The actions of M & G deprived Jewelcor the beneficial enjoyment of the premises and constituted an eviction. Therefore, the January 4, 1995 Opinion will be vacated and matter will be remanded for further proceedings.


[1] On October 5, 1990, Jewelcor filed a voluntary petition in Bankruptcy pursuant to Chapter 11 of the United States Bankruptcy Code.

[2] 11 U.S.C. § 365(d) (4) reads:

Notwithstanding paragraphs (1) and (2), in a case under any chapter of this title, if the trustee does not assume or reject an unexpired lease of nonresidential real property under which the debtor is the lessee within 60 days after the date of the order for relief, or within such additional time as the court, for cause, within such 60-day period, fixes, then such lease is deemed rejected, and the trustee shall immediately surrender such nonresidential real property to the lessor.

[3] The issue of the purported agreement was not before the Bankruptcy Court and is not now before this court. Jewelcor filed a motion for specific performance of the alleged oral agreement. That motion, however, was not decided before the instant motions although the resolution of that issue would appear to be dispositive of all the issues raised in this appeal.

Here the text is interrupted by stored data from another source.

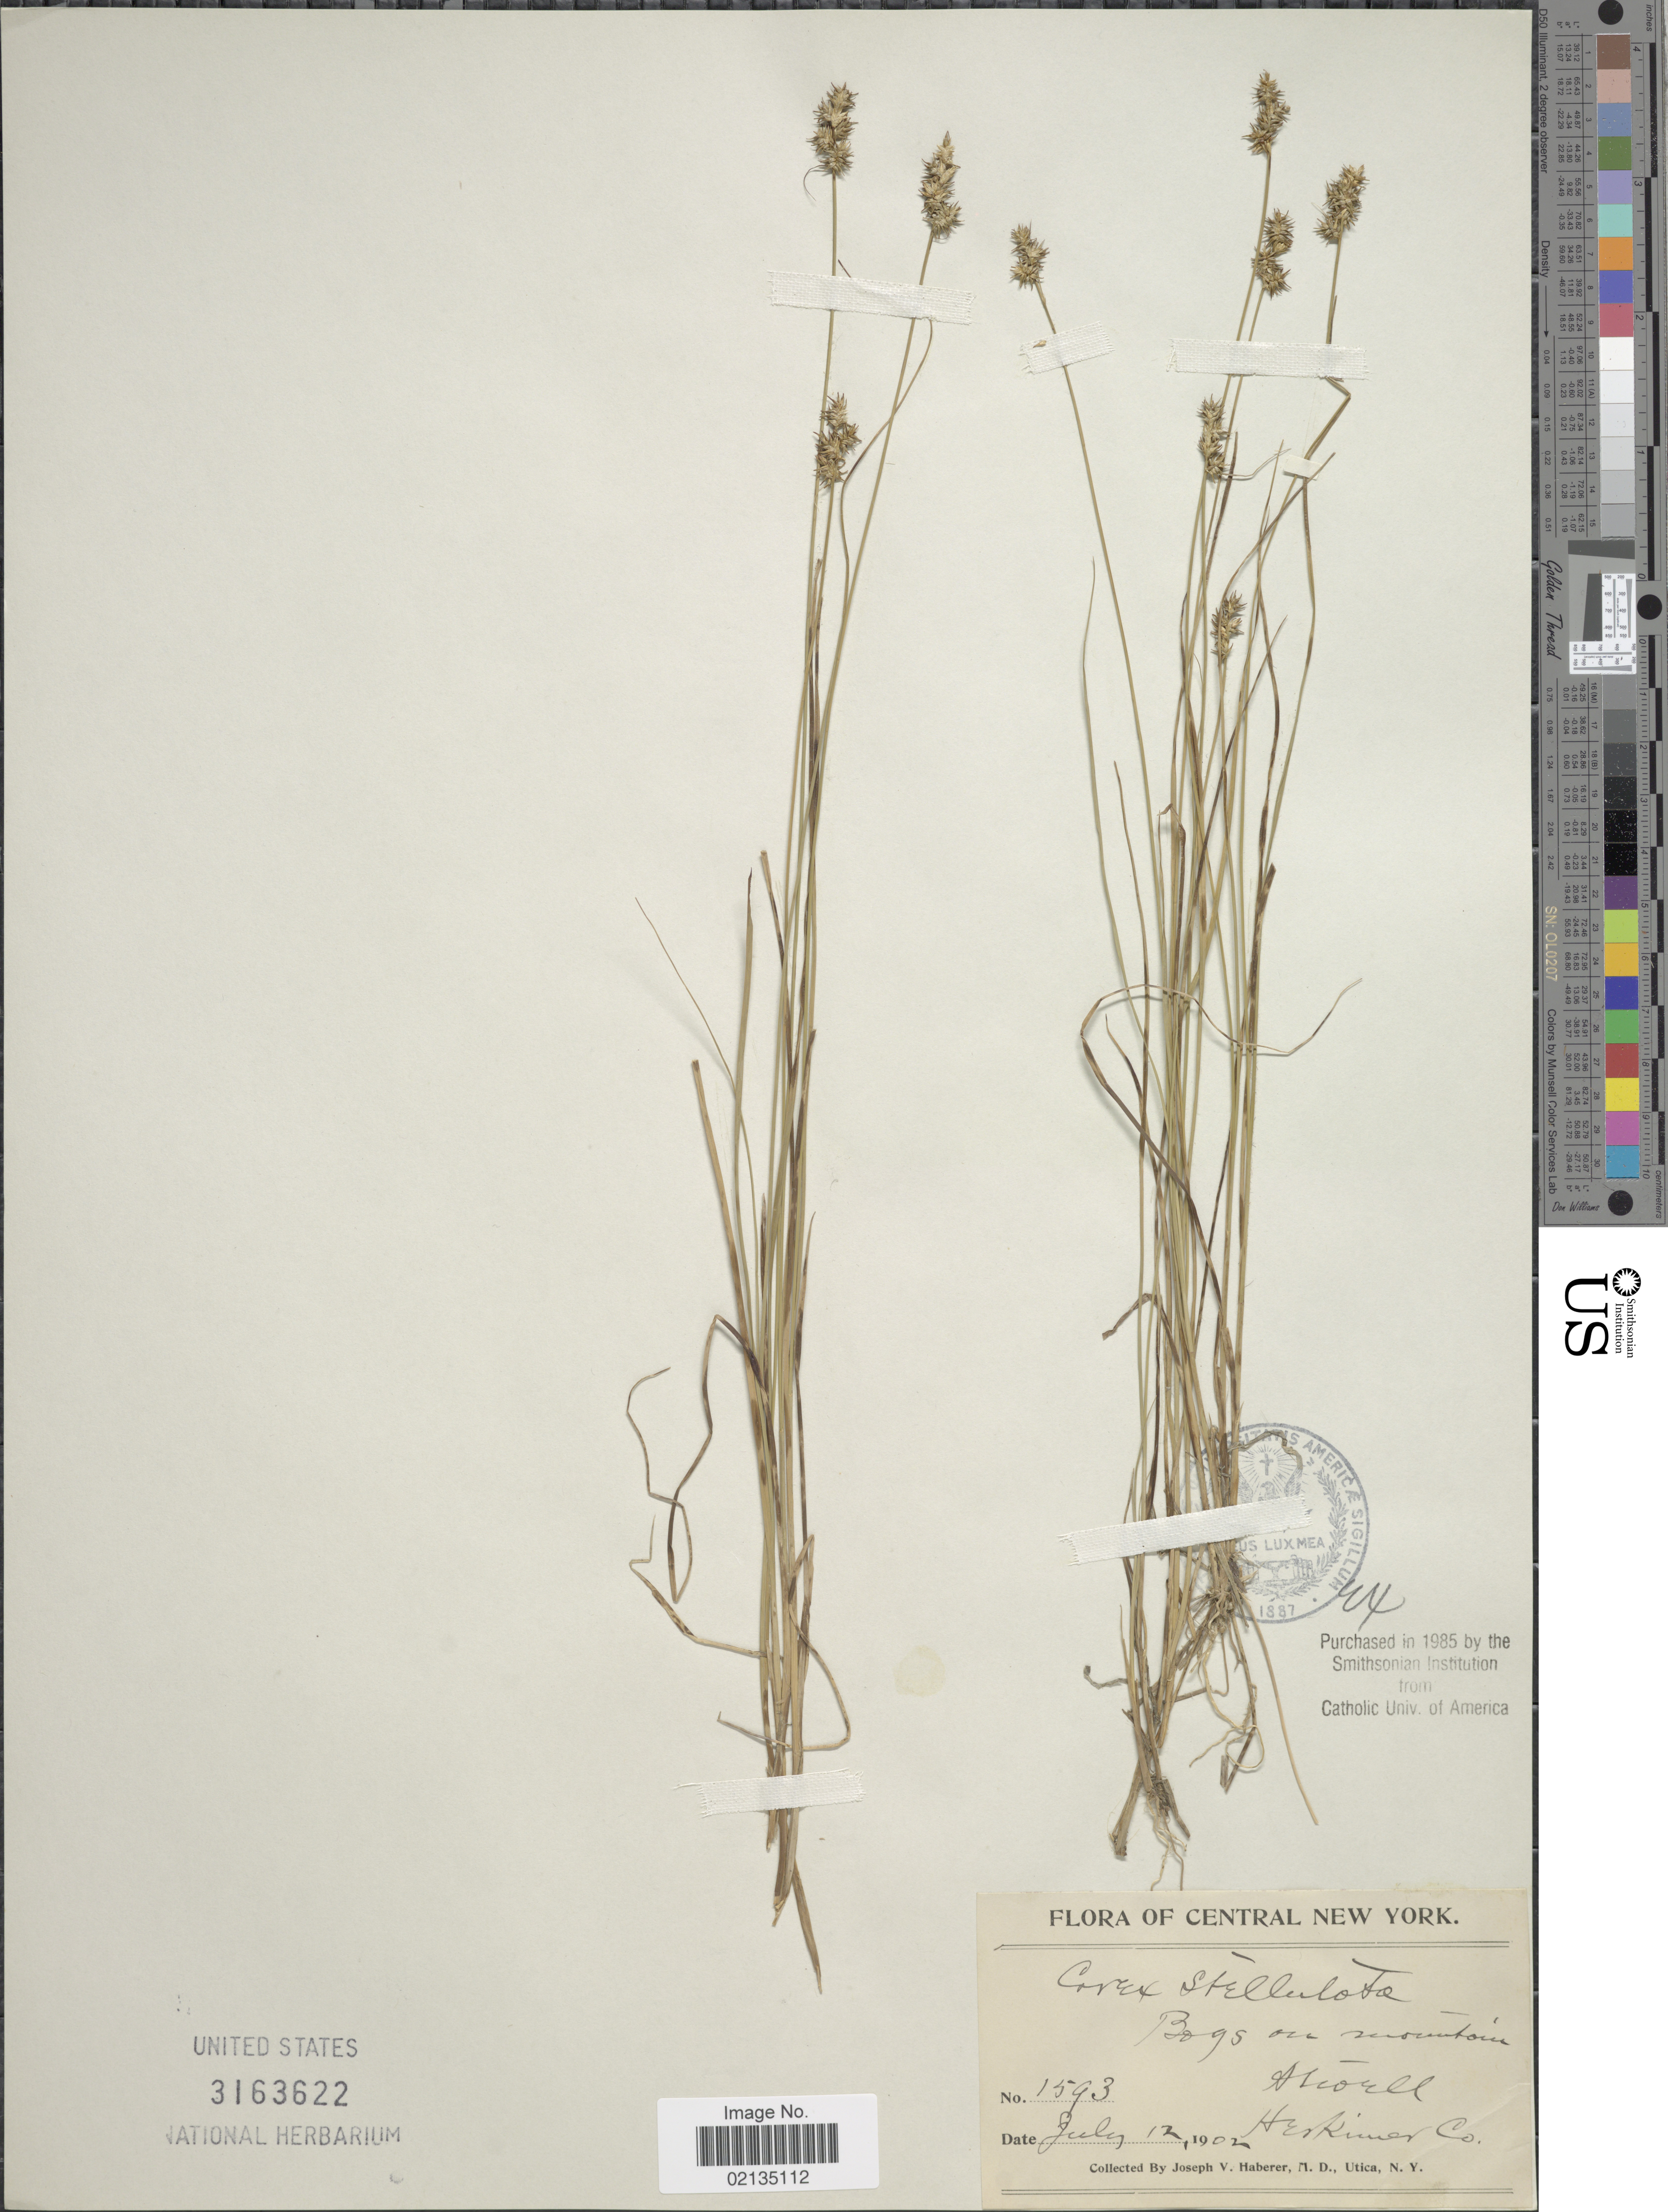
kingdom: Plantae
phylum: Tracheophyta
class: Liliopsida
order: Poales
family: Cyperaceae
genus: Carex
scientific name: Carex echinata subsp. echinata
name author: Murray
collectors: J. V. Haberer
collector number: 1593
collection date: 1902-07-12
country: United States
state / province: New York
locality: Central New York, Bog on mountain, Atwell, Herkimer Co.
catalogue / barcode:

[4] 11 U.S.C. § 365(b) (1) (A) states:

(b) (1) If there has been a default in an executory contract or unexpired lease of the debtor, the trustee may not assume such contract or lease unless, at the time of assumption of such contract or lease, the trustee

(A) cures, or provides adequate assurance that the trustee will promptly sure, such default . . .

[5] As to whether Jewelcor abandoned the premises, it should also be noted that the motion to assume the lease was filed on February 4, 1991, some four months before it ceased making rental payments. This fact, combined with the fact that Jewelcor ceased paying rent based on its understanding of an agreement between it and M & G purportedly made prior to May, 1991, make it unlikely that Jewelcor intended to abandon the premises at that time.

[6] There were no specific factual findings as to what portion of the premises were leased to the Salvation Army. However, even assuming that the entire building was not used, the Kahn court noted that to constitute an eviction, the landlord's encroachment must deprive the tenant of the "beneficial enjoyment of the demised premises or of some substantial portion thereof." Kahn, 327 Pa. at 212, 193 A. 905 (emphasis added, internal quotations and citations omitted).

[7] Although not addressed in the Opinion of the Bankruptcy Court, Jewelcor maintains that M & G entered into an agreement with the Salvation Army for the sale of the premises. If an agreement of sale, as distinguished from a lease, was executed while a Motion to Assume was pending, it would be more consistent with an intent to exclude rather than an effort to mitigate.